Another company, Shenzhen Beike Technologies, provides a treatment based on umbilical cord and bone marrow stem cells for Alzheimer’s, autism, brain trauma, cerebral palsy and spinal cord injury, as well as a dozen other diseases and conditions. The medication is injected directly into the spinal cord of patients.

“There is no need to do clinical trials for this kind of procedure in China,” said the study’s lead author, Sarah Frew, also a researcher at McLaughlin-Rotman.

“The approach this company is taking is trying the thing on patients rather than doing scientific research,” added Singer.

The product has nonetheless been a commercial success, first with Chinese patients and more recently with international patients. When Frew visited the clinic a year ago, there were a dozen foreigners present.

The company’s website is filled with glowing testimonials on the effectiveness of the treatment, which costs tens of thousands of dollars.

In most cases the therapies and vaccines developed in China are far less controversial.
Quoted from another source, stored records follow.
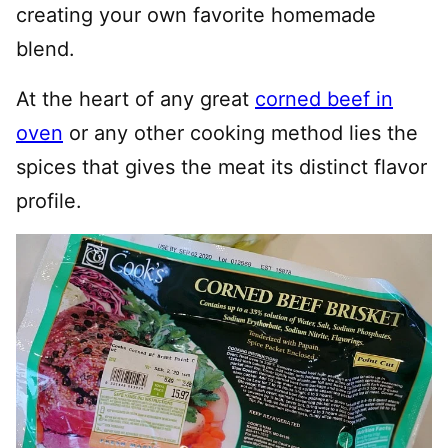
creating your own favorite homemade
blend.
At the heart of any great
corned beef in
oven
or any other cooking method lies the
spices that gives the meat its distinct flavor
profile.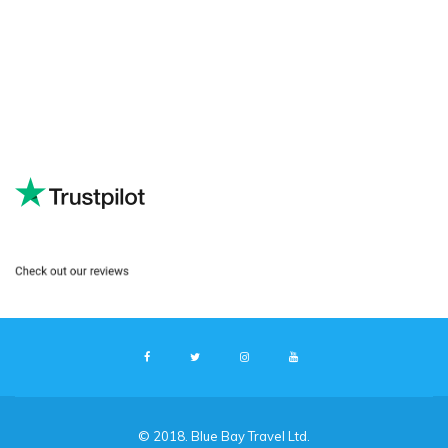
© 2018. Blue Bay Travel Ltd.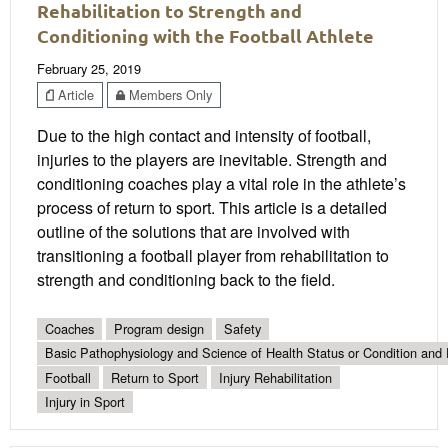
Rehabilitation to Strength and
Conditioning with the Football Athlete
February 25, 2019
Article
Members Only
Due to the high contact and intensity of football,
injuries to the players are inevitable. Strength and
conditioning coaches play a vital role in the athlete’s
process of return to sport. This article is a detailed
outline of the solutions that are involved with
transitioning a football player from rehabilitation to
strength and conditioning back to the field.
Coaches
Program design
Safety
Basic Pathophysiology and Science of Health Status or Condition and 
Football
Return to Sport
Injury Rehabilitation
Injury in Sport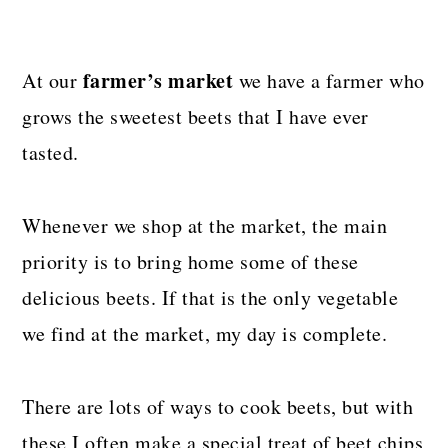
farmer’s market
At our
we have a farmer who
grows the sweetest beets that I have ever
tasted.
Whenever we shop at the market, the main
priority is to bring home some of these
delicious beets. If that is the only vegetable
we find at the market, my day is complete.
There are lots of ways to cook beets, but with
these I often make a special treat of beet chips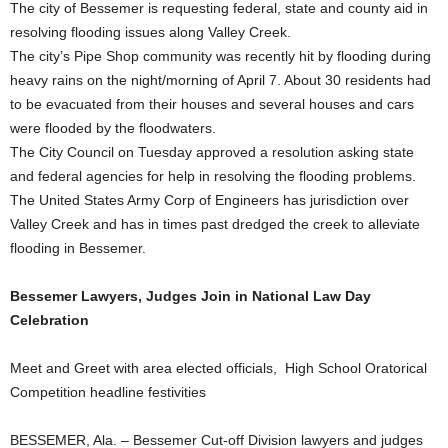
The city of Bessemer is requesting federal, state and county aid in
resolving flooding issues along Valley Creek.
The city’s Pipe Shop community was recently hit by flooding during
heavy rains on the night/morning of April 7. About 30 residents had
to be evacuated from their houses and several houses and cars
were flooded by the floodwaters.
The City Council on Tuesday approved a resolution asking state
and federal agencies for help in resolving the flooding problems.
The United States Army Corp of Engineers has jurisdiction over
Valley Creek and has in times past dredged the creek to alleviate
flooding in Bessemer.
Bessemer Lawyers, Judges Join in National Law Day
Celebration
Meet and Greet with area elected officials, High School Oratorical
Competition headline festivities
BESSEMER, Ala. – Bessemer Cut-off Division lawyers and judges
Indeed, more than 90 percent of products produced in the health biotech sector are biogenerics, with novel products accounting for 3-to-5 percent of the total.

A more recent development are international joint ventures and investment. Shenzhen Chipscreen Biosciences, for example, has developed an anti-cancer drug in cooperation with Huya Bioscience, based in San Diego, California. Once the medication is on the market, the Chinese partner will hold the rights for China, while Huya can lay claim to the rest of the world.

WuXi PharmaTech, which was listed on the New York Stock Exchange in the summer of 2007, is the first biotech service company in China with major foreign clients, including US pharmaceutical giant Merck and Britain’s AstraZeneca.

The fact that WuXi has attracted such companies “punctures a little bit the legend that there is no intellectual property in China,” said Singer.

Another myth that may soon fall by the wayside is that China can only reproduce what other have done already.

“There is no longer a hegemony on the part of industrialised countries in global biotech innovation,” Singer said.